No sé si para celebrar el aniversario de esta entrada en esa otra dimensión vital que es el estado de coma o para hacerlo con la todavía reciente de mi septuagésimo primer cumpleaños de vida, un buen amigo me regaló ayer un libro en el que se nos cuenta lo que su autor recuerda acerca del estado de coma en el que permaneció durante algunos días más que yo… lo que no quiere decir que los pasados por mi hayan resultado insuficientes -chegaronme ben, asegurollo- y las conclusiones que tal experiencia le ha deparado a él.
¿Quién es él? Pues se trata de un profesor de yoga de aspecto parecido al de ese levantino que tanto aparece estos días en las pantallas de la televisión, haciendo reverencias con las manos juntas, por haber levantado, por haber tirado de un extremo de la manta que cubría la hasta entonces oculta trama del, al fin y a la postre, levantisco proceder de las autoridades políticas del oriente español que está induciendo otro coma más en nuestro deteriorado cuerpo político nacional; es decir, en algo que, fíjense, debemos vivir lo más desapasionadamente posible. La vida, ya se lo dije, no siempre es fácil de entender.
Llegado aquí, hasta la coda final de está página y de estas horas ocupadas en darle un xeito, que no les provoque un coma a todos ustedes, debe de ser llegado el momento –cortesía obliga- de decir que el autor del texto se llama Ramiro Calle y su libro se titula “Lo que aprendí en cincuenta años”. Yo me lo leí ayer.

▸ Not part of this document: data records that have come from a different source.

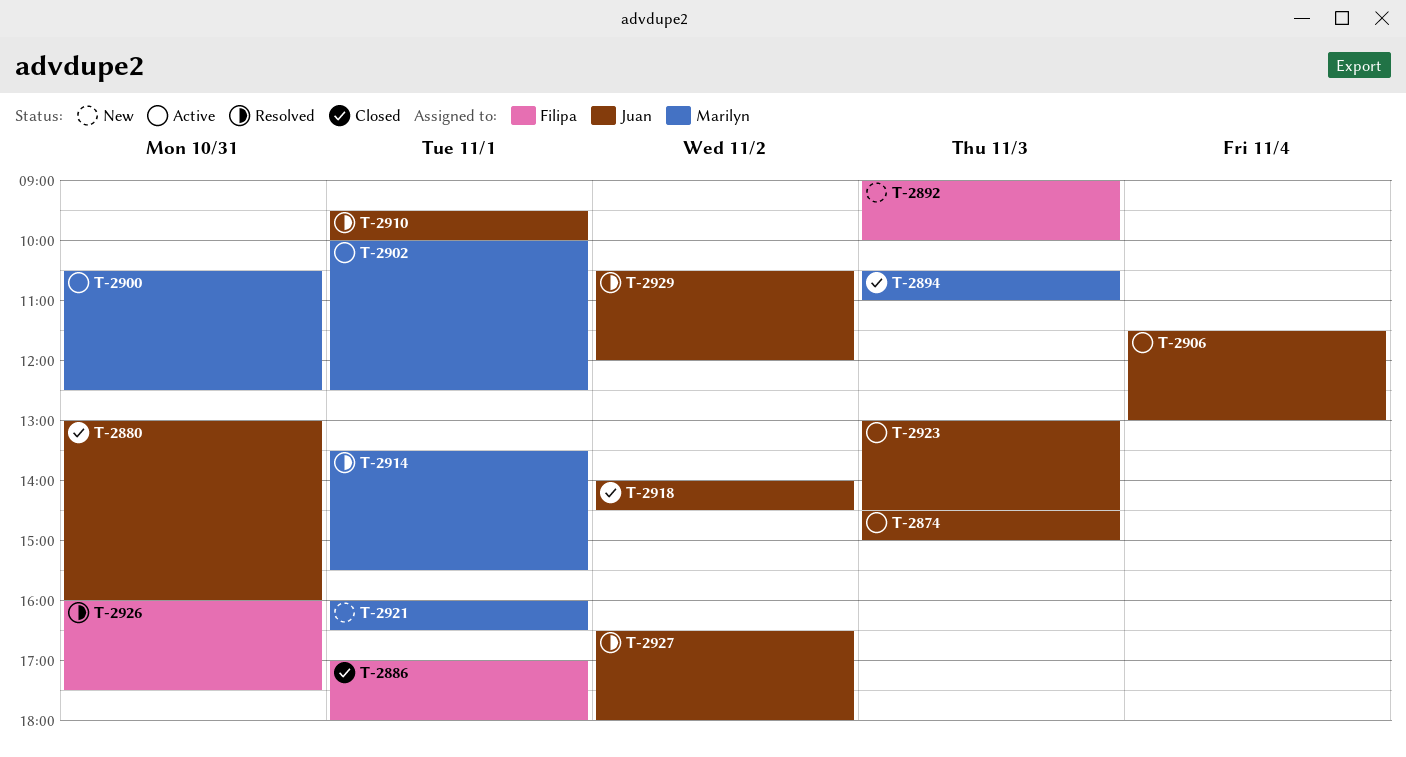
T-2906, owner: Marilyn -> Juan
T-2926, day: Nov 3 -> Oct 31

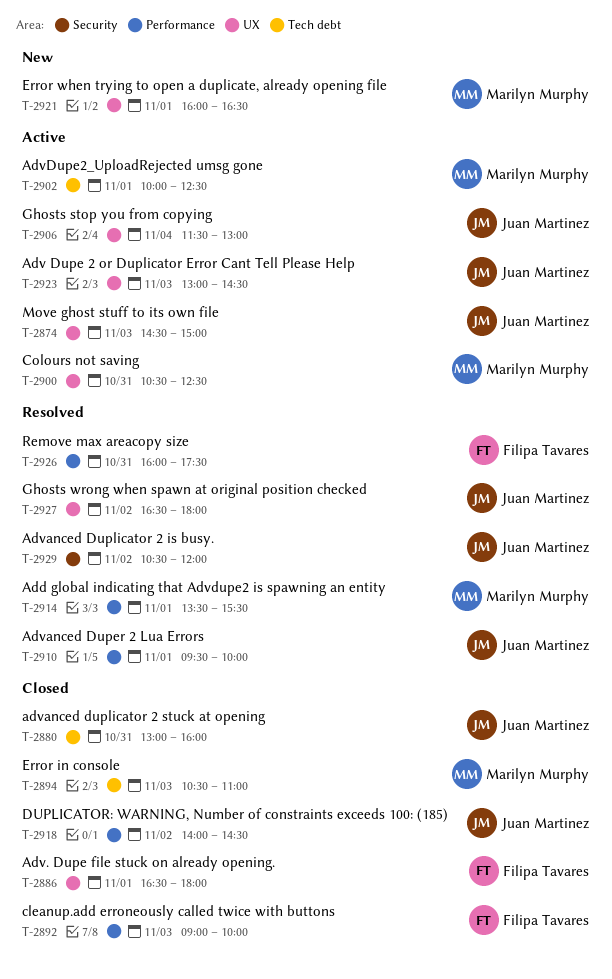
T-2886, begins: 17:00 -> 16:30
T-2892, status: New -> Closed

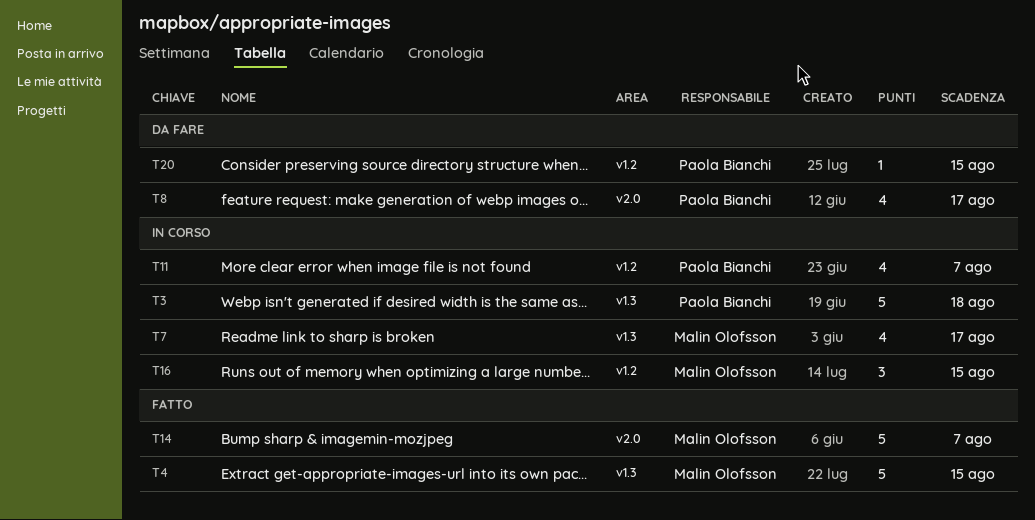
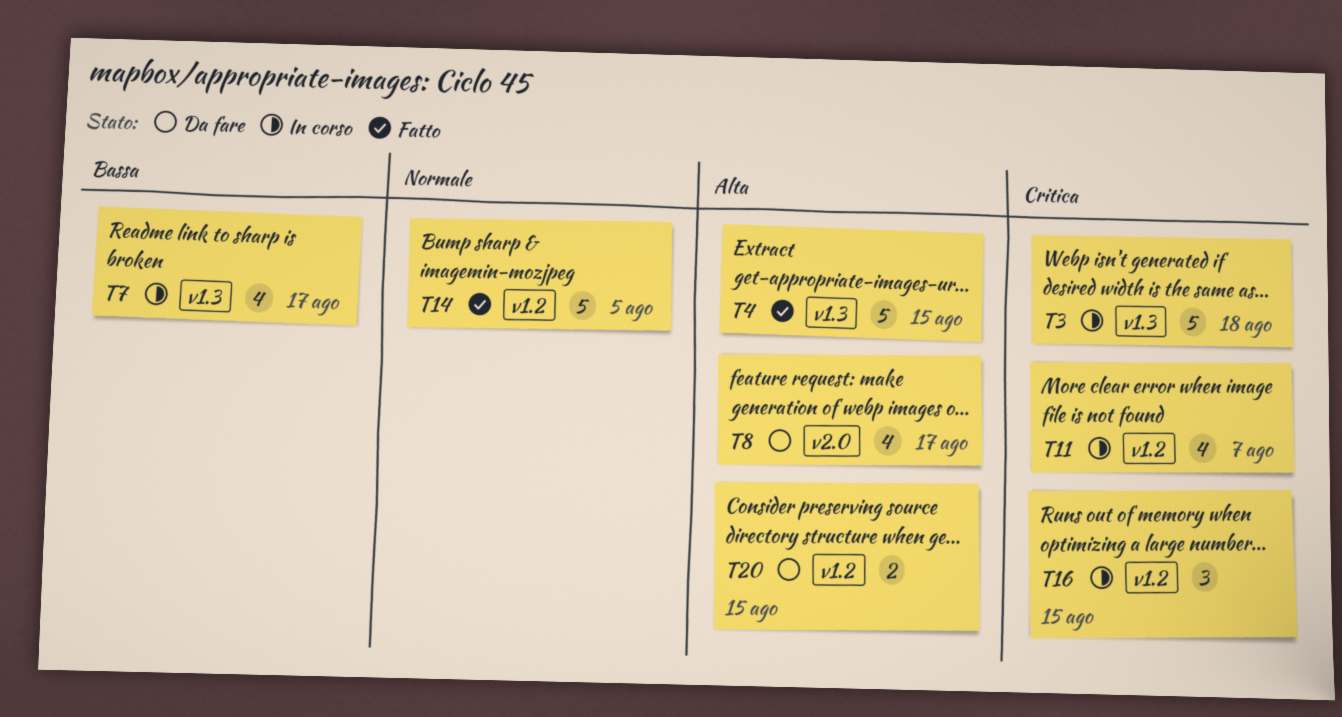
T14, label: v2.0 -> v1.2
T14, due: Aug 7 -> Aug 5
T20, estimate: 1 -> 2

Yo me lo leí ayer y bien cierto es que cada un fala da feira según lle vaia nela porque soy de los que no me vi desde fuera de mi cuerpo, observándolo desde una altura en la que yo flotaba, balanceándome ingrávido, desposeído de mi voluntad mientras iba de camino de una lucecita blanca que titilaba al final de un oscuro túnel en el que estuviese esperándome para conducirme a no sé qué dimensión o extraño mundo. Mi experiencia del coma no es la misma que la de Don Ramiro pero admitamos que eso no le quita ninguna veracidad a la experiencia que él nos narra.

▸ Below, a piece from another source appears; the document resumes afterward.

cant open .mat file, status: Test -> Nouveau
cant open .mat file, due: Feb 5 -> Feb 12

Algún día igual me animo y voy yo y se la cuento. ¿Se acuerdan ustedes de aquella leyenda juvenil que decía que, en los colegios, a los muchachos nos echaban bromuro en las comidas a fin de reprimir nuestras más elementales apetencias carnales? Pues era verdad. A mí está empezando hacerme efecto. Lo mismo puede que suceda con la medicación que me dieron, la misma que al parecer le dan a los loquitos, para que se olviden de los delirios vividos en el coma, solo que al revés y algún día deje de hacerme efecto y los recuerde. Entonces se los contaré. Mientras tanto, contentémonos con vivir la vida, ya saben, esta pasión inútil, los más apasionadamente que podamos. Suerte en ello.